Thursday 11 June 2009

RE: Donut Law

You ask if it would be theft to eat a donut while moving upwards to counter the motion of it falling into your stomach. Einstein does indeed claim all motion to be relative. A discussion with Dr. Epstein at dinner the other night (only now do I notice the similarity to the name Einstein) illustrated this idea to me further. Only a person in freefall (moving at the same speed as gravity) is truly motionless against the backdrop of spacetime. So, eating the donut while falling from a great height would be the only way I know of eating someone else's donut with a clear conscience. Of course, this could prove medically disasterous unless the eater-with-conscience was equipped with some sort of parachute-easque apparatus to aid the fall. I'm not sure where stealing one of your MIT boys' donuts in an anti-grav chamber stands in respect to the law.

Your non-linear defense has merit but such laws only apply to a single viewpoint. In Borges' The House of Asterion, the number 14 is used to signify infinity.
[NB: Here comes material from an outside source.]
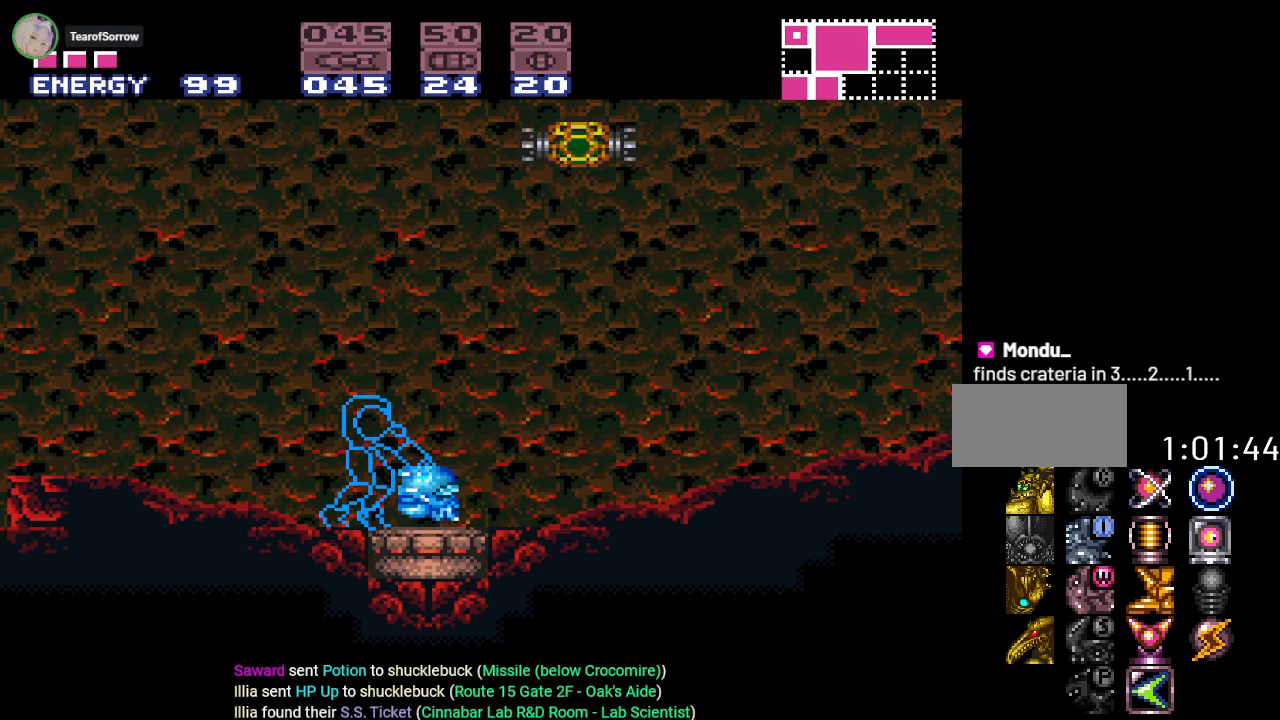
{"buttons": [], "events": [[117, "A", "down"], [234, "A", "up"], [467, "L1", "up"]]}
In a courtroom you have twelve jourors along with the prosecution and defense, which totals 14. Perhaps this number is of cosmic significance - the first integer above some sort of cosmic threshold. [one number beyond the unlucky 13, which is perhaps the tipping point. Thought of as unlucky in folklore but actually just unpredicatable, giving results which fall either side of this cosmic threshold.] So, maybe with 14 viewpoints, we actually have infinite viewpoints, thus non-linear may be inapplicable as evidence.


I do not know if this helps with the case.